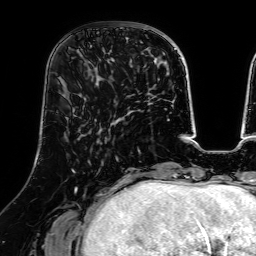
Breast MRI (dynamic contrast-enhanced), one axial slice. Slice 22 of 64 in the series (ordered by position). Cropped to one breast. Dynamic contrast-enhanced series, time point 2 of 7 at this slice position (early post-contrast). 1.5 T. TE 2.6 ms, TR 5.2 ms. 2.5 mm slice thickness. 256 × 256 image matrix, field of view 225 × 225 mm. Female patient.
Annotated regions visible in this slice (semi-automatic segmentation, software-assisted and operator-edited):
- enhancing-tissue mask used for the functional tumour volume (all voxels passing the contrast-enhancement thresholds inside the analysis volume; usually the tumour): bounding box (x1, y1, x2, y2) in pixels: (83, 24, 123, 85)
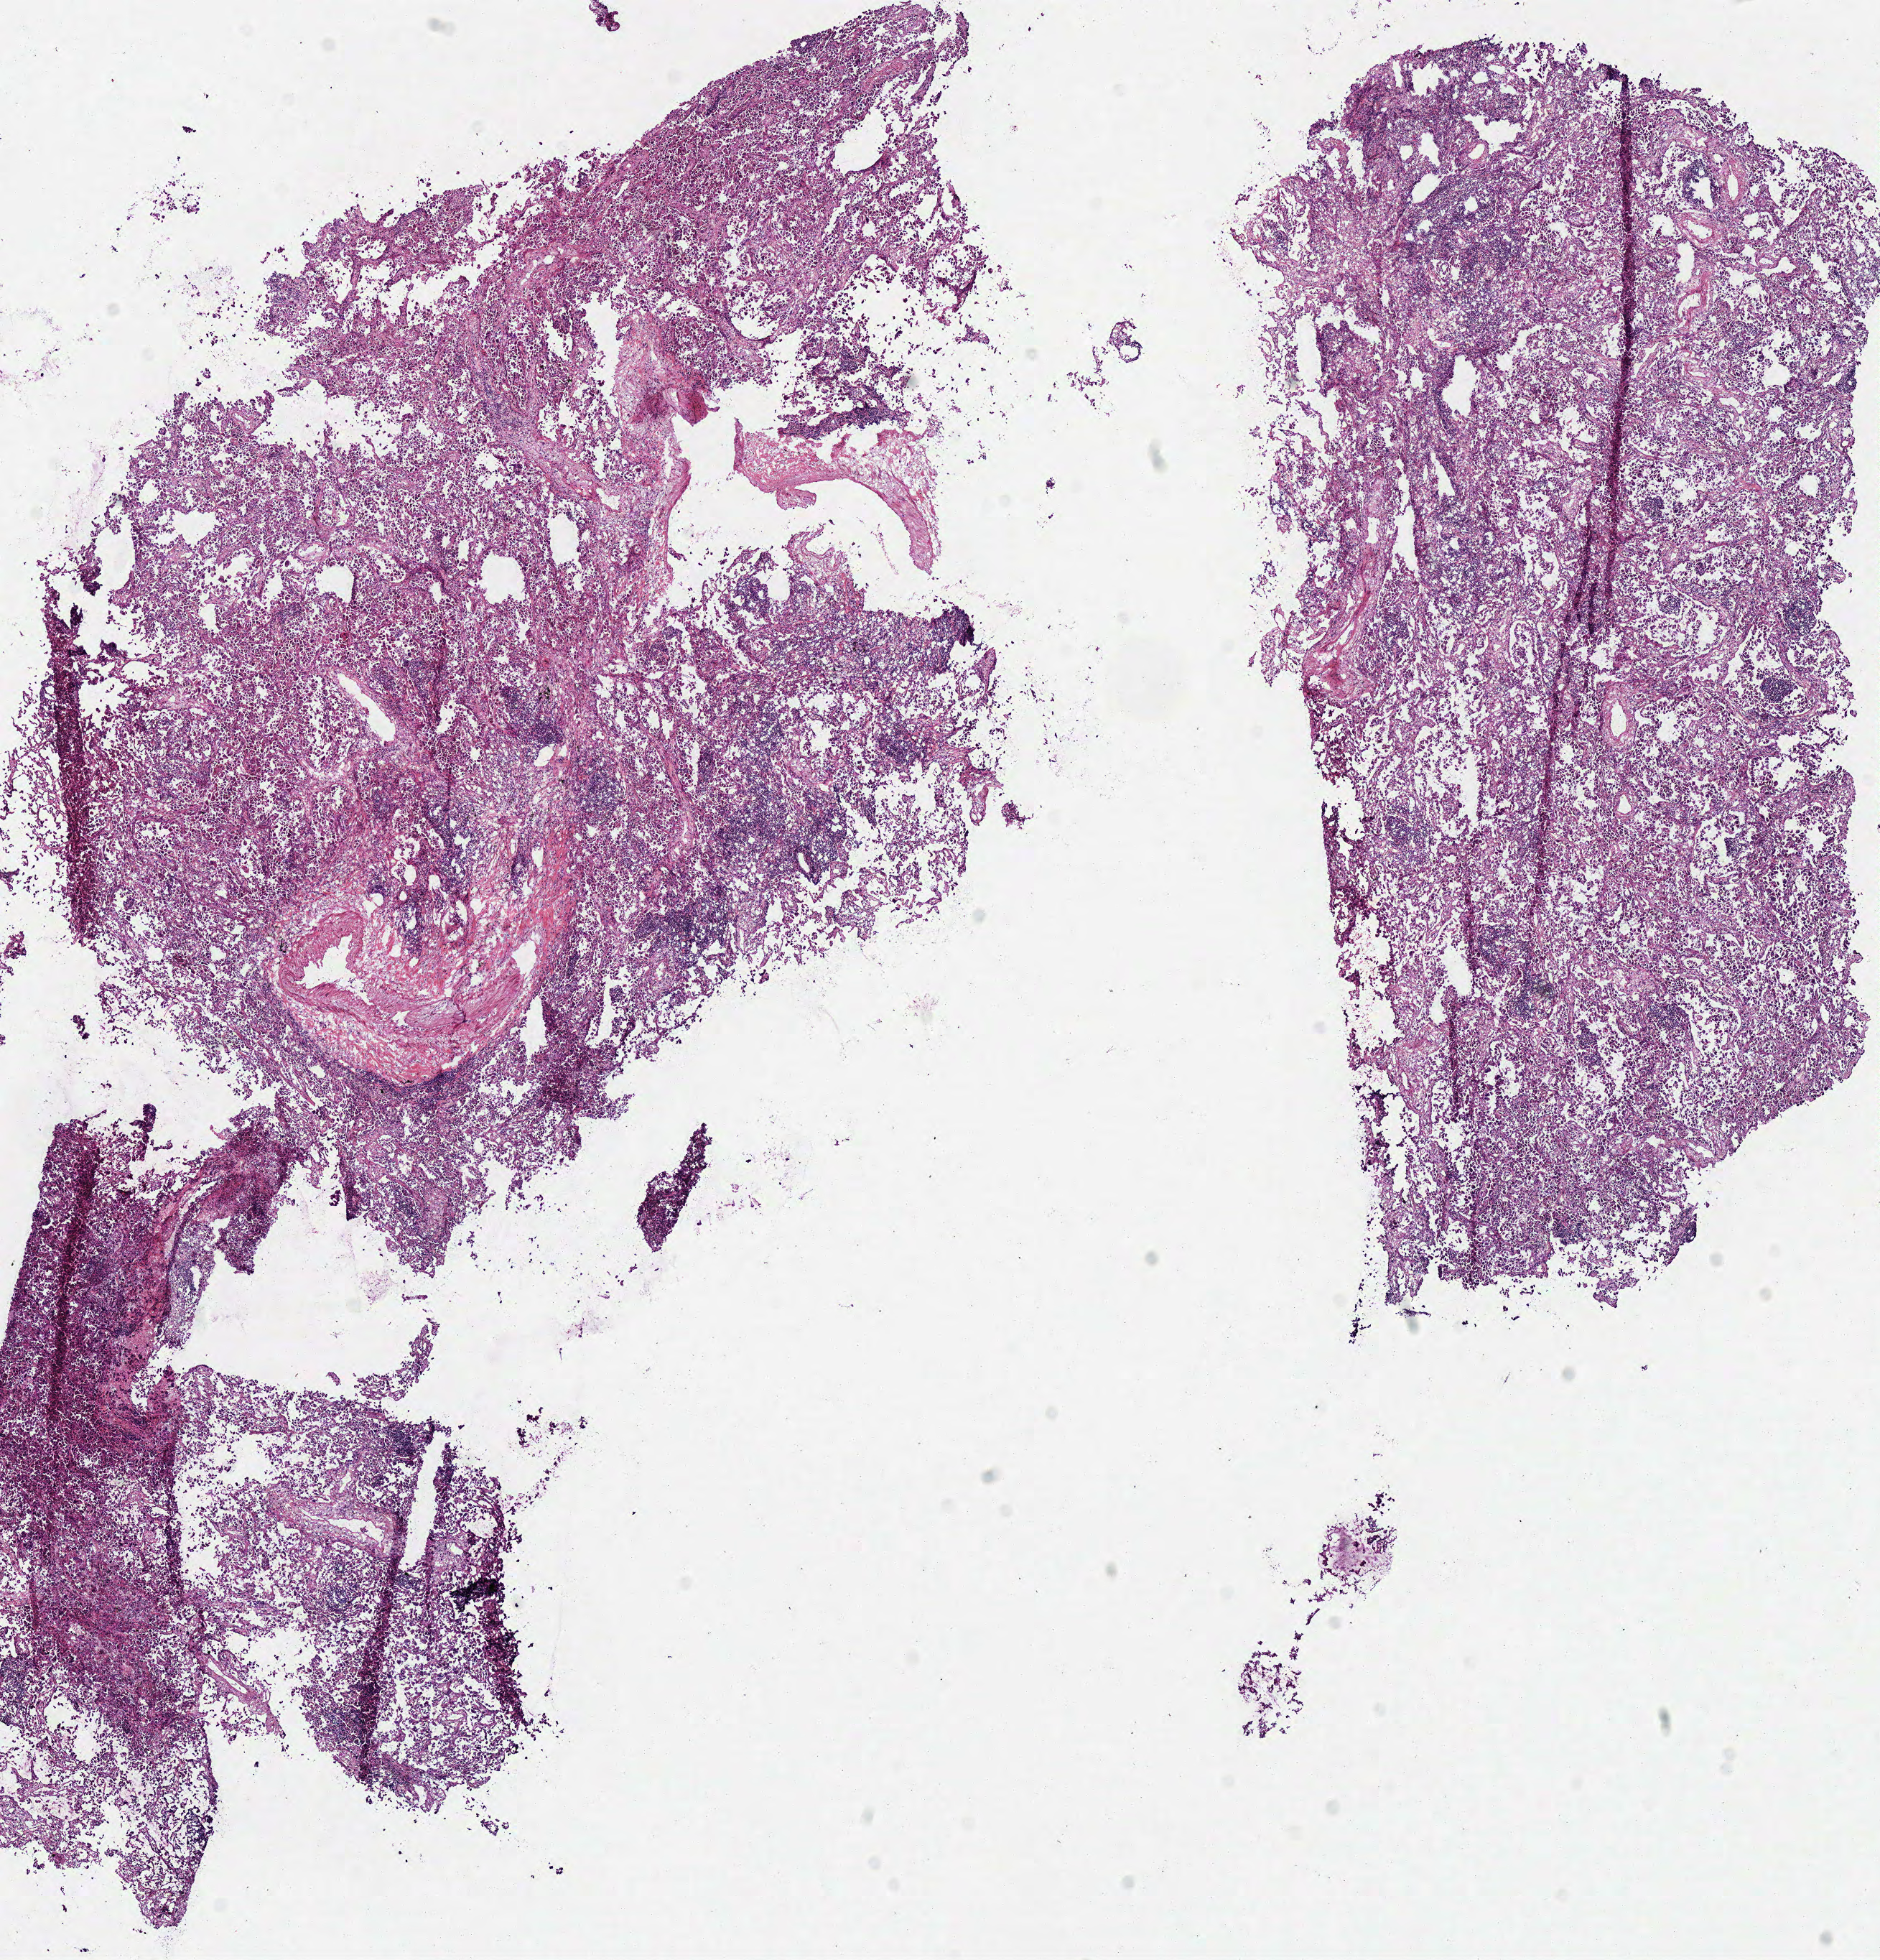
Digitized H&E tissue section (whole slide) — whole scanned area (about 10.3 x 10.8 mm) shown as a low-resolution overview. Frozen section from the bottom of the tissue portion. Sample: primary tumour, lung. Female, age 79 years at initial diagnosis. Pathologist review of this section (percent, as recorded): tumour cells 85%, tumour nuclei 70%, normal cells 0%, stromal cells 15%, necrosis 0%.
AJCC pathologic stage: IB (6th edition). Diagnosis: Adenocarcinoma, NOS (lower lobe, lung). TNM: T2 N0 M0. Laterality: right.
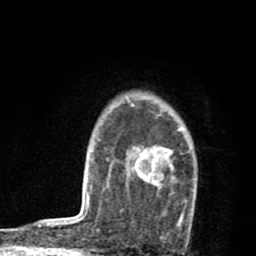
Breast MRI (dynamic contrast-enhanced), one axial slice; position 63 of 80 along the scan axis; cropped to one breast; dynamic contrast-enhanced series, time point 2 of 8 at this slice position (early post-contrast); 1.5 T; TE 2.7 ms, TR 6.6 ms; 2 mm slice thickness; 256 × 256 image matrix, field of view 150 × 150 mm. Female patient.
Annotated regions visible in this slice (semi-automatically segmented with operator editing):
- enhancing-tissue mask used for the functional tumour volume (all voxels passing the contrast-enhancement thresholds inside the analysis volume; usually the tumour): bounding box <127,100,190,223> (left, top, right, bottom; pixels)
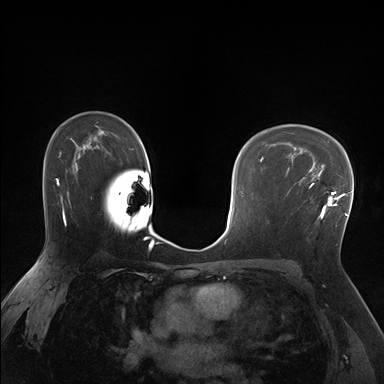
Breast MRI (dynamic contrast-enhanced), one axial slice; slice 112 of 176 in the series (ordered by position); dynamic contrast-enhanced series, time point 2 of 7 at this slice position (early post-contrast); 1.5 T; TE 1.5 ms, TR 4.1 ms; 384 × 384 image matrix, field of view 320 × 320 mm. Female patient.
Annotated regions visible in this slice (semi-automatic segmentation, software-assisted and operator-edited):
- enhancing-tissue mask used for the functional tumour volume (all voxels passing the contrast-enhancement thresholds inside the analysis volume; usually the tumour): box from (x=285, y=170) to (x=338, y=219) px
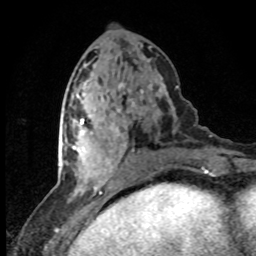
Breast MRI (dynamic contrast-enhanced), one axial slice; slice 35 of 80 in the series (ordered by position); cropped to one breast; dynamic contrast-enhanced series, time point 2 of 8 at this slice position (early post-contrast); 1.5 T; TE 4.2 ms, TR 7.1 ms; 2 mm slice thickness; 256 × 256 image matrix, field of view 145 × 145 mm. Female patient.
Outlined on this slice (semi-automatic segmentation, software-assisted and operator-edited):
- enhancing-tissue mask used for the functional tumour volume (all voxels passing the contrast-enhancement thresholds inside the analysis volume; usually the tumour): bounding box [x1, y1, x2, y2] px = [73, 119, 127, 180]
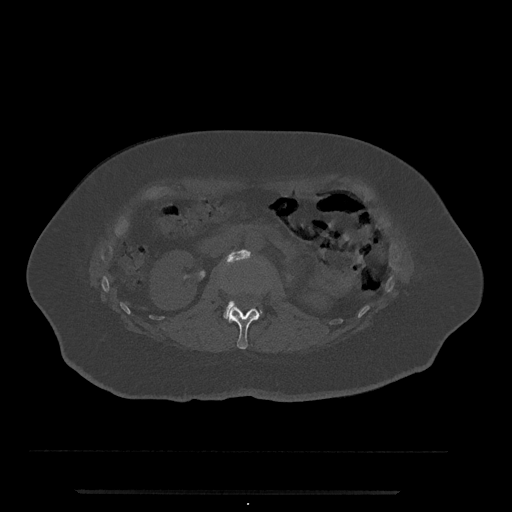
CT including the spine, one axial slice. Slice 75 of 797 in the series (ordered by position). 120 kVp. Bone window (W 1800 / L 400 HU). 0.5 mm slice thickness. 512 × 512 image matrix, field of view 440 × 440 mm. Female patient, age 51 years. From the clinical record (not read from this slice): primary cancer: neuro; vertebrae with lytic lesions (as recorded): T8.
Outlined on this slice (semi-automatic segmentation, software-assisted and operator-edited):
- L1 vertebra: bounding box (x1, y1, x2, y2) in pixels: (224, 307, 261, 349)
- L2 vertebra: (225, 250, 263, 315)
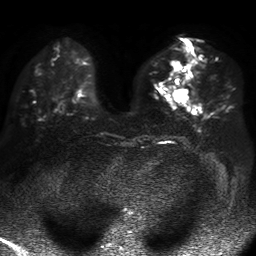
Breast MRI, one axial slice; position 21 of 50 along the scan axis; diffusion-weighted series; image 2 of 4 stored at this slice position (different b-values; order by instance number); 1.5 T; 4 mm slice thickness; 256 × 256 image matrix, field of view 360 × 360 mm. Female patient.
Outlined on this slice (expert manual segmentation):
- tumour on diffusion-weighted imaging: bounding box [x1, y1, x2, y2] px = [170, 60, 188, 102]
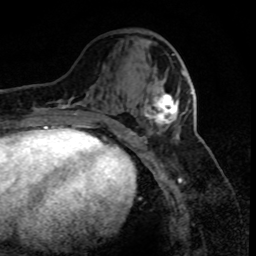
Breast MRI (dynamic contrast-enhanced), one axial slice. Slice 33 of 80 in the series (ordered by position). Cropped to one breast. Dynamic contrast-enhanced series, time point 2 of 8 at this slice position (early post-contrast). 1.5 T. TE 4.2 ms, TR 7.1 ms. 256 × 256 image matrix, field of view 150 × 150 mm. Female patient.
Structures marked on this image (semi-automatic segmentation, software-assisted and operator-edited):
- enhancing-tissue mask used for the functional tumour volume (all voxels passing the contrast-enhancement thresholds inside the analysis volume; usually the tumour): box from (x=144, y=71) to (x=192, y=127) px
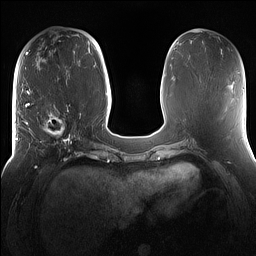
Breast MRI (dynamic contrast-enhanced), one axial slice; position 58 of 160 along the scan axis; dynamic contrast-enhanced series, time point 2 of 7 at this slice position (early post-contrast); 1.5 T; TE 1.4 ms, TR 5 ms; 1.2 mm slice thickness; 256 × 256 image matrix, field of view 360 × 360 mm. Female patient.
Annotated regions visible in this slice (semi-automatically segmented with operator editing):
- enhancing-tissue mask used for the functional tumour volume (all voxels passing the contrast-enhancement thresholds inside the analysis volume; usually the tumour): bounding box (x1, y1, x2, y2) in pixels: (16, 98, 81, 167)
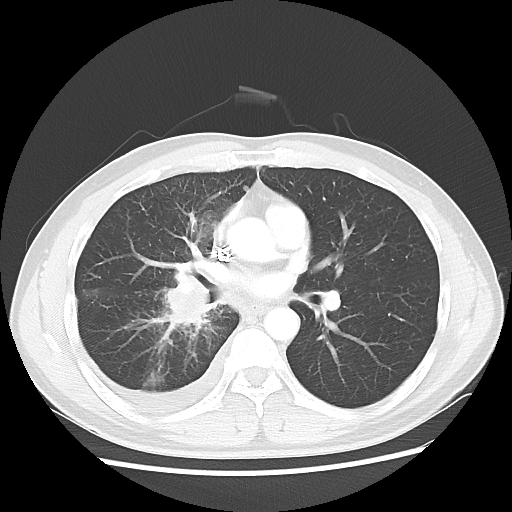
Chest CT, one axial slice. Position 28 of 56 along the scan axis. Reconstruction kernel LUNG. 120 kVp. Lung window (W 1500 / L -600 HU). 5 mm slice thickness. 512 × 512 image matrix. Male patient, age 46 years. From the clinical record (not read from this slice): clinical TNM (as recorded): T2 N3 M1.
Outlined on this slice (rectangle marked by the reading radiologist):
- lung tumour (recorded histology: adenocarcinoma): bounding box (x1, y1, x2, y2) in pixels: (154, 265, 211, 339)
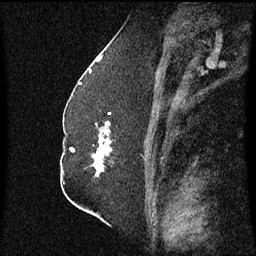
Breast MRI (dynamic contrast-enhanced), one sagittal slice. Position 33 of 60 along the scan axis. Dynamic contrast-enhanced series, image 2 of 3 at this slice position (ordered by acquisition). 1.5 T. TE 4.2 ms, TR 8.4 ms. 2.3 mm slice thickness. 256 × 256 image matrix. Patient: female, 52 years. Case-level facts recorded for this patient, not image findings: setting: breast cancer imaged before/during neoadjuvant chemotherapy; receptor status: HR-positive, HER2-negative.
Outlined on this slice (semi-automatically segmented with operator editing):
- analysis volume of interest (the breast-tissue region the enhancement analysis was run in; not a lesion): bounding box [x1, y1, x2, y2] px = [93, 114, 112, 177]
- tumour enhancement mask (voxels above the 70 % enhancement threshold inside the analysis volume of interest): [93, 122, 111, 175]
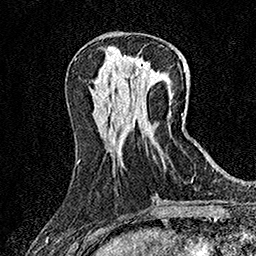
Breast MRI (dynamic contrast-enhanced), one axial slice. Position 57 of 158 along the scan axis. Cropped to one breast. Dynamic contrast-enhanced series, time point 2 of 7 at this slice position (early post-contrast). 1.5 T. TE 3.5 ms, TR 7.2 ms. 256 × 256 image matrix, field of view 165 × 165 mm. Female patient.
Outlined on this slice (semi-automatically segmented with operator editing):
- enhancing-tissue mask used for the functional tumour volume (all voxels passing the contrast-enhancement thresholds inside the analysis volume; usually the tumour): bounding box <137,62,148,75> (left, top, right, bottom; pixels)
__________________________________________________
The full material above must be output verbatim, minus any pictures.

== EXERCISE RESPONSE ==
Breast MRI (dynamic contrast-enhanced), one axial slice. Slice 22 of 64 in the series (ordered by position). Cropped to one breast. Dynamic contrast-enhanced series, time point 2 of 7 at this slice position (early post-contrast). 1.5 T. TE 2.6 ms, TR 5.2 ms. 2.5 mm slice thickness. 256 × 256 image matrix, field of view 225 × 225 mm. Female patient.
Annotated regions visible in this slice (semi-automatic segmentation, software-assisted and operator-edited):
- enhancing-tissue mask used for the functional tumour volume (all voxels passing the contrast-enhancement thresholds inside the analysis volume; usually the tumour): bounding box (x1, y1, x2, y2) in pixels: (83, 24, 123, 85)
Digitized H&E tissue section (whole slide) — whole scanned area (about 10.3 x 10.8 mm) shown as a low-resolution overview. Frozen section from the bottom of the tissue portion. Sample: primary tumour, lung. Female, age 79 years at initial diagnosis. Pathologist review of this section (percent, as recorded): tumour cells 85%, tumour nuclei 70%, normal cells 0%, stromal cells 15%, necrosis 0%.
AJCC pathologic stage: IB (6th edition). Diagnosis: Adenocarcinoma, NOS (lower lobe, lung). TNM: T2 N0 M0. Laterality: right.
Breast MRI (dynamic contrast-enhanced), one axial slice; position 63 of 80 along the scan axis; cropped to one breast; dynamic contrast-enhanced series, time point 2 of 8 at this slice position (early post-contrast); 1.5 T; TE 2.7 ms, TR 6.6 ms; 2 mm slice thickness; 256 × 256 image matrix, field of view 150 × 150 mm. Female patient.
Annotated regions visible in this slice (semi-automatically segmented with operator editing):
- enhancing-tissue mask used for the functional tumour volume (all voxels passing the contrast-enhancement thresholds inside the analysis volume; usually the tumour): bounding box <127,100,190,223> (left, top, right, bottom; pixels)
Breast MRI (dynamic contrast-enhanced), one axial slice; slice 112 of 176 in the series (ordered by position); dynamic contrast-enhanced series, time point 2 of 7 at this slice position (early post-contrast); 1.5 T; TE 1.5 ms, TR 4.1 ms; 384 × 384 image matrix, field of view 320 × 320 mm. Female patient.
Annotated regions visible in this slice (semi-automatic segmentation, software-assisted and operator-edited):
- enhancing-tissue mask used for the functional tumour volume (all voxels passing the contrast-enhancement thresholds inside the analysis volume; usually the tumour): box from (x=285, y=170) to (x=338, y=219) px
Breast MRI (dynamic contrast-enhanced), one axial slice; slice 35 of 80 in the series (ordered by position); cropped to one breast; dynamic contrast-enhanced series, time point 2 of 8 at this slice position (early post-contrast); 1.5 T; TE 4.2 ms, TR 7.1 ms; 2 mm slice thickness; 256 × 256 image matrix, field of view 145 × 145 mm. Female patient.
Outlined on this slice (semi-automatic segmentation, software-assisted and operator-edited):
- enhancing-tissue mask used for the functional tumour volume (all voxels passing the contrast-enhancement thresholds inside the analysis volume; usually the tumour): bounding box [x1, y1, x2, y2] px = [73, 119, 127, 180]
CT including the spine, one axial slice. Slice 75 of 797 in the series (ordered by position). 120 kVp. Bone window (W 1800 / L 400 HU). 0.5 mm slice thickness. 512 × 512 image matrix, field of view 440 × 440 mm. Female patient, age 51 years. From the clinical record (not read from this slice): primary cancer: neuro; vertebrae with lytic lesions (as recorded): T8.
Outlined on this slice (semi-automatic segmentation, software-assisted and operator-edited):
- L1 vertebra: bounding box (x1, y1, x2, y2) in pixels: (224, 307, 261, 349)
- L2 vertebra: (225, 250, 263, 315)
Breast MRI, one axial slice; position 21 of 50 along the scan axis; diffusion-weighted series; image 2 of 4 stored at this slice position (different b-values; order by instance number); 1.5 T; 4 mm slice thickness; 256 × 256 image matrix, field of view 360 × 360 mm. Female patient.
Outlined on this slice (expert manual segmentation):
- tumour on diffusion-weighted imaging: bounding box [x1, y1, x2, y2] px = [170, 60, 188, 102]
Breast MRI (dynamic contrast-enhanced), one axial slice. Slice 33 of 80 in the series (ordered by position). Cropped to one breast. Dynamic contrast-enhanced series, time point 2 of 8 at this slice position (early post-contrast). 1.5 T. TE 4.2 ms, TR 7.1 ms. 256 × 256 image matrix, field of view 150 × 150 mm. Female patient.
Structures marked on this image (semi-automatic segmentation, software-assisted and operator-edited):
- enhancing-tissue mask used for the functional tumour volume (all voxels passing the contrast-enhancement thresholds inside the analysis volume; usually the tumour): box from (x=144, y=71) to (x=192, y=127) px
Breast MRI (dynamic contrast-enhanced), one axial slice; position 58 of 160 along the scan axis; dynamic contrast-enhanced series, time point 2 of 7 at this slice position (early post-contrast); 1.5 T; TE 1.4 ms, TR 5 ms; 1.2 mm slice thickness; 256 × 256 image matrix, field of view 360 × 360 mm. Female patient.
Annotated regions visible in this slice (semi-automatically segmented with operator editing):
- enhancing-tissue mask used for the functional tumour volume (all voxels passing the contrast-enhancement thresholds inside the analysis volume; usually the tumour): bounding box (x1, y1, x2, y2) in pixels: (16, 98, 81, 167)
Chest CT, one axial slice. Position 28 of 56 along the scan axis. Reconstruction kernel LUNG. 120 kVp. Lung window (W 1500 / L -600 HU). 5 mm slice thickness. 512 × 512 image matrix. Male patient, age 46 years. From the clinical record (not read from this slice): clinical TNM (as recorded): T2 N3 M1.
Outlined on this slice (rectangle marked by the reading radiologist):
- lung tumour (recorded histology: adenocarcinoma): bounding box (x1, y1, x2, y2) in pixels: (154, 265, 211, 339)
Breast MRI (dynamic contrast-enhanced), one sagittal slice. Position 33 of 60 along the scan axis. Dynamic contrast-enhanced series, image 2 of 3 at this slice position (ordered by acquisition). 1.5 T. TE 4.2 ms, TR 8.4 ms. 2.3 mm slice thickness. 256 × 256 image matrix. Patient: female, 52 years. Case-level facts recorded for this patient, not image findings: setting: breast cancer imaged before/during neoadjuvant chemotherapy; receptor status: HR-positive, HER2-negative.
Outlined on this slice (semi-automatically segmented with operator editing):
- analysis volume of interest (the breast-tissue region the enhancement analysis was run in; not a lesion): bounding box [x1, y1, x2, y2] px = [93, 114, 112, 177]
- tumour enhancement mask (voxels above the 70 % enhancement threshold inside the analysis volume of interest): [93, 122, 111, 175]
Breast MRI (dynamic contrast-enhanced), one axial slice. Position 57 of 158 along the scan axis. Cropped to one breast. Dynamic contrast-enhanced series, time point 2 of 7 at this slice position (early post-contrast). 1.5 T. TE 3.5 ms, TR 7.2 ms. 256 × 256 image matrix, field of view 165 × 165 mm. Female patient.
Outlined on this slice (semi-automatically segmented with operator editing):
- enhancing-tissue mask used for the functional tumour volume (all voxels passing the contrast-enhancement thresholds inside the analysis volume; usually the tumour): bounding box <137,62,148,75> (left, top, right, bottom; pixels)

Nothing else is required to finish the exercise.